When I was a kid and Yogi was in the the back end of his career (late 50′s), Dickey was still considered one of the greatest Yankees and greatest catchers in the history of Baseball.
It is true you don’t hear much about him now though, having Yogi, Elston Howard (1963 MVP) Munson and Posada after him but DIckey was arguably the best all around catcher of the lot.As guys retire and their fans die out, history is often rewritten based only on statistics and those Stats are often out of context to the reality.
I never saw him play but most old timers who did see them play said he was truly a greeat Hall of fame type player and right there if not ahead of Yogi and Roy Campenella the 2 great cathers of that time period in NY.
Both Yogi and Campy won 3 MVP”S during their runs in NYC.Pretty good!
Keep in mind also, Catchers didn’t have all the protection they have now and didn’t often get days off either, maybe the 2nd game of a doubleheader occasionally.Had small mitts and were constantly banged up on their hands, arms , shoulders and feet, with no whirlpools, trainers & good drugs, played injured more too, with broken fingers, so DIckey’s lifetime batting everage is simply amazing.
When Dickey baseball was at its offensive peak.

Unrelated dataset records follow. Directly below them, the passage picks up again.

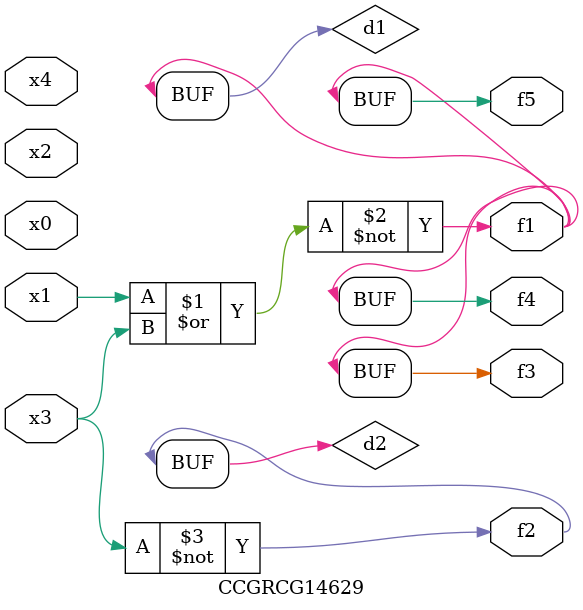
<source format=v>
module CCGRCG14629(
	input x0, x1, x2, x3, x4,
	output f1, f2, f3, f4, f5
);

	wire d1, d2;

	nor (d1, x1, x3);
	not (d2, x3);
	assign f1 = d1;
	assign f2 = d2;
	assign f3 = d1;
	assign f4 = d1;
	assign f5 = d1;
endmodule

</source>
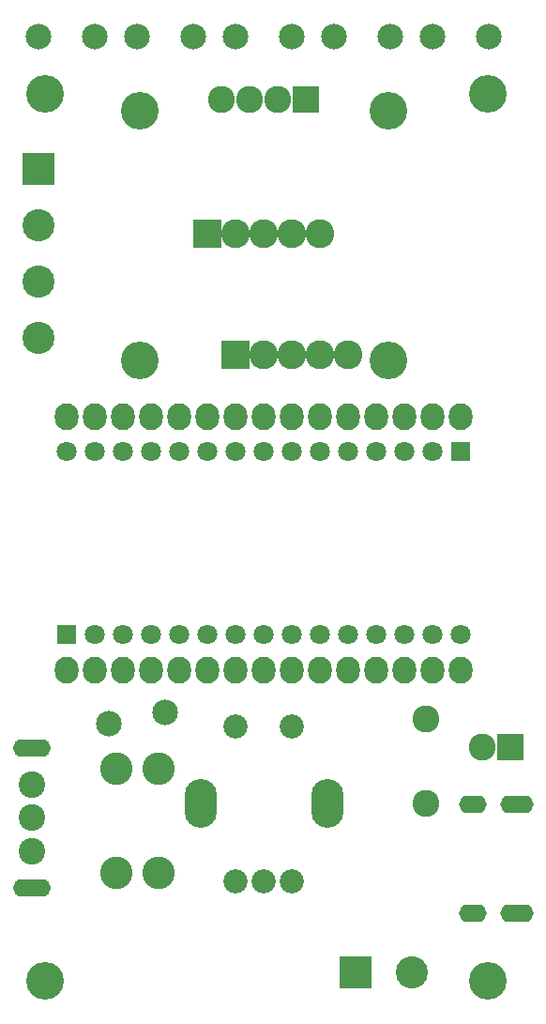
<source format=gbr>
G04 #@! TF.FileFunction,Soldermask,Bot*
%FSLAX46Y46*%
G04 Gerber Fmt 4.6, Leading zero omitted, Abs format (unit mm)*
G04 Created by KiCad (PCBNEW 4.0.5) date 12/07/17 20:38:25*
%MOMM*%
%LPD*%
G01*
G04 APERTURE LIST*
%ADD10C,0.500000*%
%ADD11C,2.178000*%
%ADD12O,2.900000X4.400500*%
%ADD13R,2.432000X2.432000*%
%ADD14C,2.432000*%
%ADD15C,3.400000*%
%ADD16C,2.305000*%
%ADD17O,2.127200X2.432000*%
%ADD18C,2.940000*%
%ADD19C,2.400000*%
%ADD20O,3.400000X1.600000*%
%ADD21O,2.500000X1.600000*%
%ADD22O,3.000000X1.600000*%
%ADD23R,2.500580X2.500580*%
%ADD24C,2.599640*%
%ADD25R,2.899360X2.899360*%
%ADD26C,2.899360*%
%ADD27C,1.797000*%
%ADD28R,1.797000X1.797000*%
G04 APERTURE END LIST*
D10*
D11*
X22225000Y13970000D03*
X27305000Y13970000D03*
X24765000Y13970000D03*
X22225000Y27940000D03*
X27305000Y27940000D03*
D12*
X30480000Y20955000D03*
X19050000Y20955000D03*
D13*
X28575000Y84455000D03*
D14*
X26035000Y84455000D03*
X23495000Y84455000D03*
X20955000Y84455000D03*
D15*
X36015000Y83475000D03*
X36015000Y60975000D03*
X13515000Y60975000D03*
X13515000Y83475000D03*
D16*
X15875000Y29210000D03*
X10775000Y28210000D03*
D14*
X39370000Y28575000D03*
X39370000Y20955000D03*
D17*
X6985000Y33020000D03*
X9525000Y33020000D03*
X12065000Y33020000D03*
X14605000Y33020000D03*
X17145000Y33020000D03*
X19685000Y33020000D03*
X22225000Y33020000D03*
X24765000Y33020000D03*
X27305000Y33020000D03*
X29845000Y33020000D03*
X32385000Y33020000D03*
X34925000Y33020000D03*
X37465000Y33020000D03*
X40005000Y33020000D03*
X42545000Y33020000D03*
X6985000Y55880000D03*
X37465000Y55880000D03*
X40005000Y55880000D03*
X34925000Y55880000D03*
X19685000Y55880000D03*
X17145000Y55880000D03*
X22225000Y55880000D03*
X42545000Y55880000D03*
X27305000Y55880000D03*
X24765000Y55880000D03*
X29845000Y55880000D03*
X32385000Y55880000D03*
X12065000Y55880000D03*
X14605000Y55880000D03*
X9525000Y55880000D03*
D18*
X15240000Y24130000D03*
X15240000Y14732000D03*
D19*
X3784600Y19692620D03*
X3810000Y16685000D03*
X3810000Y22685000D03*
D20*
X3810000Y13385000D03*
X3810000Y25985000D03*
D16*
X4445000Y90170000D03*
X9525000Y90170000D03*
X13335000Y90170000D03*
X18415000Y90170000D03*
X22225000Y90170000D03*
X27305000Y90170000D03*
X31115000Y90170000D03*
X36195000Y90170000D03*
X40005000Y90170000D03*
X45085000Y90170000D03*
D18*
X11430000Y24130000D03*
X11430000Y14732000D03*
D21*
X43580000Y11049000D03*
X43580000Y20949000D03*
D22*
X47580000Y11049000D03*
X47580000Y20949000D03*
D23*
X19685000Y72390000D03*
D24*
X22225000Y72390000D03*
X24765000Y72390000D03*
X27305000Y72390000D03*
X29845000Y72390000D03*
D25*
X4445000Y78232000D03*
D26*
X4445000Y73152000D03*
X4445000Y68072000D03*
X4445000Y62992000D03*
D27*
X42545000Y36195000D03*
X40005000Y36195000D03*
X37465000Y36195000D03*
X34925000Y36195000D03*
X32385000Y36195000D03*
D28*
X6985000Y36195000D03*
D27*
X9525000Y36195000D03*
X12065000Y36195000D03*
X14605000Y36195000D03*
X17145000Y36195000D03*
X19685000Y36195000D03*
X22225000Y36195000D03*
X24765000Y36195000D03*
X27305000Y36195000D03*
X29845000Y36195000D03*
X6985000Y52705000D03*
X9525000Y52705000D03*
X12065000Y52705000D03*
X14605000Y52705000D03*
X17145000Y52705000D03*
D28*
X42545000Y52705000D03*
D27*
X40005000Y52705000D03*
X37465000Y52705000D03*
X34925000Y52705000D03*
X32385000Y52705000D03*
X29845000Y52705000D03*
X27305000Y52705000D03*
X24765000Y52705000D03*
X22225000Y52705000D03*
X19685000Y52705000D03*
D15*
X45000000Y85000000D03*
X5000000Y85000000D03*
X5000000Y5000000D03*
X45000000Y5000000D03*
D25*
X33020000Y5715000D03*
D26*
X38100000Y5715000D03*
D14*
X44450000Y26035000D03*
D13*
X46990000Y26035000D03*
D23*
X22225000Y61468000D03*
D24*
X24765000Y61468000D03*
X27305000Y61468000D03*
X29845000Y61468000D03*
X32385000Y61468000D03*
M02*

</source>
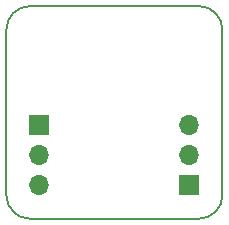
<source format=gbr>
G04 #@! TF.GenerationSoftware,KiCad,Pcbnew,5.0.1-33cea8e~68~ubuntu18.10.1*
G04 #@! TF.CreationDate,2018-12-01T22:14:16+02:00*
G04 #@! TF.ProjectId,BRK-SOT-23-6,42524B2D534F542D32332D362E6B6963,v1.0*
G04 #@! TF.SameCoordinates,Original*
G04 #@! TF.FileFunction,Copper,L2,Bot,Signal*
G04 #@! TF.FilePolarity,Positive*
%FSLAX46Y46*%
G04 Gerber Fmt 4.6, Leading zero omitted, Abs format (unit mm)*
G04 Created by KiCad (PCBNEW 5.0.1-33cea8e~68~ubuntu18.10.1) date la  1. joulukuuta 2018 22.14.16*
%MOMM*%
%LPD*%
G01*
G04 APERTURE LIST*
G04 #@! TA.AperFunction,NonConductor*
%ADD10C,0.150000*%
G04 #@! TD*
G04 #@! TA.AperFunction,ComponentPad*
%ADD11O,1.700000X1.700000*%
G04 #@! TD*
G04 #@! TA.AperFunction,ComponentPad*
%ADD12R,1.700000X1.700000*%
G04 #@! TD*
G04 APERTURE END LIST*
D10*
X52000000Y-68000000D02*
G75*
G02X50000000Y-66000000I0J2000000D01*
G01*
X68300000Y-66000000D02*
G75*
G02X66300000Y-68000000I-2000000J0D01*
G01*
X66300000Y-50000000D02*
G75*
G02X68300000Y-52000000I0J-2000000D01*
G01*
X50000000Y-52000000D02*
G75*
G02X52000000Y-50000000I2000000J0D01*
G01*
X66300000Y-68000000D02*
X52000000Y-68000000D01*
X68300000Y-52000000D02*
X68300000Y-66000000D01*
X52000000Y-50000000D02*
X66300000Y-50000000D01*
X50000000Y-66000000D02*
X50000000Y-52000000D01*
D11*
G04 #@! TO.P,J2,3*
G04 #@! TO.N,Net-(J2-Pad3)*
X65500000Y-60100000D03*
G04 #@! TO.P,J2,2*
G04 #@! TO.N,Net-(J2-Pad2)*
X65500000Y-62640000D03*
D12*
G04 #@! TO.P,J2,1*
G04 #@! TO.N,Net-(J2-Pad1)*
X65500000Y-65180000D03*
G04 #@! TD*
D11*
G04 #@! TO.P,J1,3*
G04 #@! TO.N,Net-(J1-Pad3)*
X52800000Y-65180000D03*
G04 #@! TO.P,J1,2*
G04 #@! TO.N,Net-(J1-Pad2)*
X52800000Y-62640000D03*
D12*
G04 #@! TO.P,J1,1*
G04 #@! TO.N,Net-(J1-Pad1)*
X52800000Y-60100000D03*
G04 #@! TD*
M02*

</source>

His Yankee teams averaged well over 900 runs a year.
When Berra played they averaged under 800 runs a year.
Berra was a much better player, but his numbers suffer from playing in an era that saw offense already well on the way down to what it would become in the mid 60s.
I think Dickey was as good as some of the people he’s been rated lower than from his own era, (especially by Bill James, who’s hatred for all things Yankee is pretty plain to see.) But Yogi’s probably the best catcher to ever play, and then there’s a lot of guys fighting for the 2-7 slots.
Terrific stuff, Mo. Really enjoyed it. The jaw breaking story is the stuff of Yankee legend, I’ve read about it in detail in a few Yankee books. It shows what a hard-nosed player he was, the type that fans love and remember forever.
Yogi is not the best catcher ever to play.He wasn’t as good as Johnny Bench defensively or offensively and he was a left handed hitter in Yankee Stadium on amazing hitting teams.Campanella was equally great and greater statistically some seasons when healthy.Better overall defensively too.
It’s always a fool’s errand to try to rate one era’s best players over another era’s anyway.Gabby Hartnett, Mickey Cochrane and Dickey were amazing also.Yogi was very good but Bench was clearly the most dominant catcher ever.